2.2.2. According to the prior art report in document D1 (see column 1, lines 31 and 32), hydrogels are well known as superabsorbent materials. Therefore, the incorporation or the addition of superabsorbent hydrogel material in the garment application as specified in column 7 of document D1, i.e. in the front half of the absorbent layer "by placement at 18 near the front edge 20", results in providing an area exhibiting a higher absorbency, in the same way as for the claimed absorbent garment. Consequently, the last characterising feature of Claims 1 was known from document D1.
2.2.3. Lack of novelty relied on a calculation made by the opposition division. However, there is no mention in document D1 of any range of values of absorbency with respect to either half of the garment. The assumptions made for this calculation, such as the absorbency value of the fluff, are going beyond what could be directly and unambiguously taken from the disclosure of document D1 since the type of fluff is not even mentioned. The calculation made by the first instance was, therefore, questionable, and could not be validly used to dispute the novelty of claim 1. It should be noted, however, that the above conclusion does not prejudice the further assessment of inventive step.

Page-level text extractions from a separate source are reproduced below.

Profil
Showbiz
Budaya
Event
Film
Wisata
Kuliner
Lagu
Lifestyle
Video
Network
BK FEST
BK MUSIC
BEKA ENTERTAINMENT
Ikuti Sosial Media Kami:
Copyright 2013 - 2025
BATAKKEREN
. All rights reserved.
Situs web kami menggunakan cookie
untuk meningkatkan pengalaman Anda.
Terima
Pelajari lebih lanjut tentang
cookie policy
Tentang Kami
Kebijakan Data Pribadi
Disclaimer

According to the constant case law, a finding of lack of novelty can only be based on a clear and unmistakable disclosure of the claimed subject-matter in the prior art document (see decision T 450/89 of 15. October 1991, reasons no 3.11) so that the claimed subject-matter can be derived directly and unambiguously from that document (see e.g. T 511/92 of 22. May 1993, reasons no 2.2). This is not the case here, so that for the reasons explained above, the absorbency range given in Claim 1 according to the main request is to be regarded as novel over the teaching of document D1.
3. Remittal to the first instance
The opposition division issued a decision only on lack of novelty and did not deal with the issue of inventive step. According to decisions G 9/91 and G 10/91, OJ EPO 1993, 408 and 420 the basic function of an appeal is to consider whether the decision which has been issued by the first instance is correct on its merits.
If a substantive issue has not yet been examined, examination of this issue by the board would amount to a continuation of the examination of the opposition which is not the task of the board (see decision T 129/93 of 2 July 1997, point 7 of the reasons) and would deprive the parties' rights to have this issue examined by two instances.
In these circumstances and in the exercise of its discretion under Article 111(1)EPC, the board remits the case to the opposition division for prosecution the issue of inventive step.
For these reasons it is decided that:
1. The decision under appeal is set aside
2. Novelty is recognised for the claims of the main request.
3. The case is remitted to the first instance for prosecution of the issue of inventive step.